The RTS,S vaccine – more than three decades in the making – was developed by pharmaceutical company GSK.
However, early trials show just more than 30% of the five to 17-month-olds who received it were protected.
But Malawi believes it will still play a key role in the fight against the disease, which killed some 2,500 infants in the country two years ago.
“We’re quite aware of its low efficacy… [but] in malaria control there is no single intervention that does it all,” Dr Michael Kayange, the country’s national malaria control programme manager, told the BBC’s Focus on Africa.

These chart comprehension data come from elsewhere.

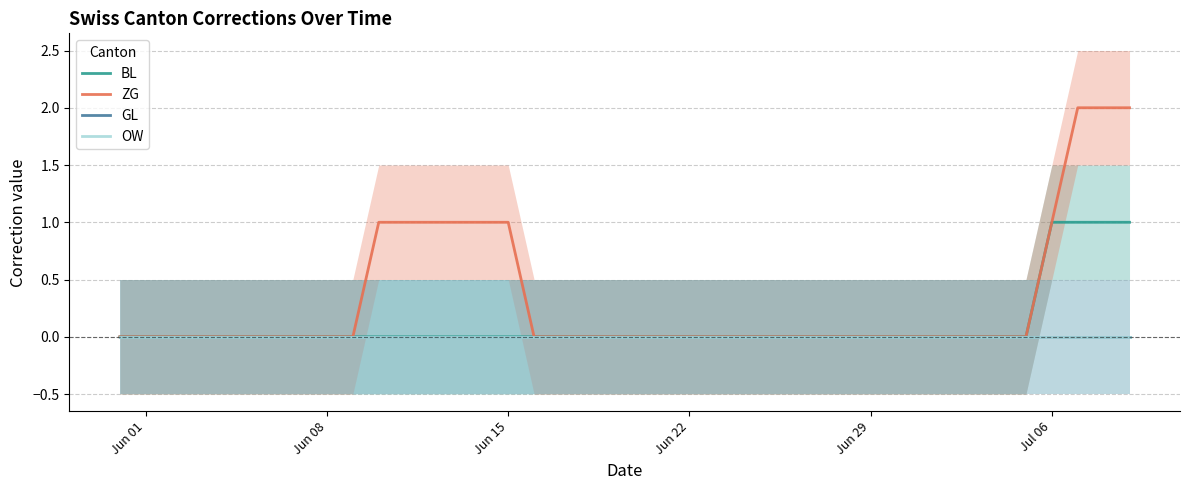

Is this an area chart (filled region under the line)?

No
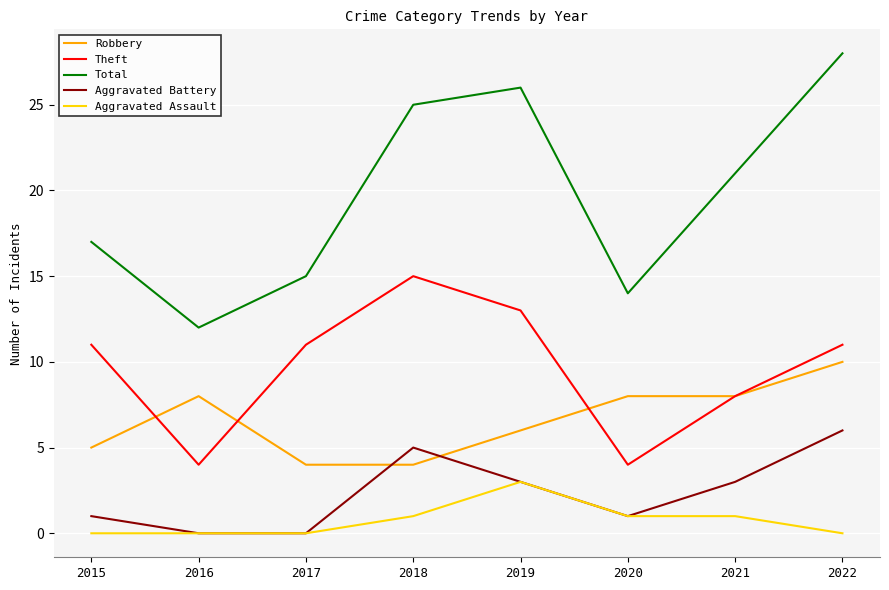

Is it true that Aggravated Battery equals 1 at 2020?

True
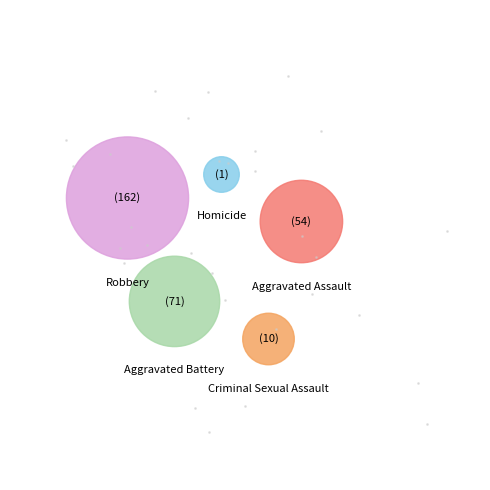

Count the number of slices in the pie.

5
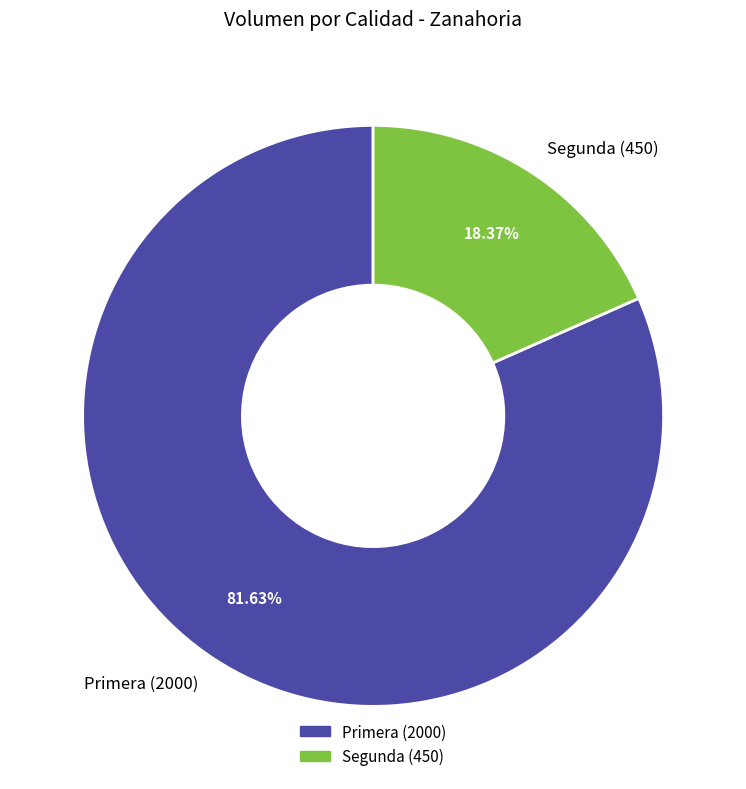

To the nearest percent, what is the difference between the largest and smallest slice percentages?

63%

“We’re not saying that the malaria vaccine has come to eliminate malaria but it’s one tool towards malaria elimination.”
Malaria has been one of the biggest scourges on humanity for millennia and mostly kills babies and infants.
But the disease, caused by parasites transmitted through the bites of infected female Anopheles mosquitoes, disproportionately affects Africa: in 2020, the continent recorded 95% of malaria cases and 96% of malaria deaths.
Children under five accounted for about 80% of all malaria deaths in Africa, according to the World Health Organization.
Dr Kayange said the new immunisation campaign will ensure that all children under five, even in the remotest parts of the country, will be covered.
The first part will see 11 of the country’s 28 districts will be covered, with 330,000 children expected to be vaccinated in this phase alone.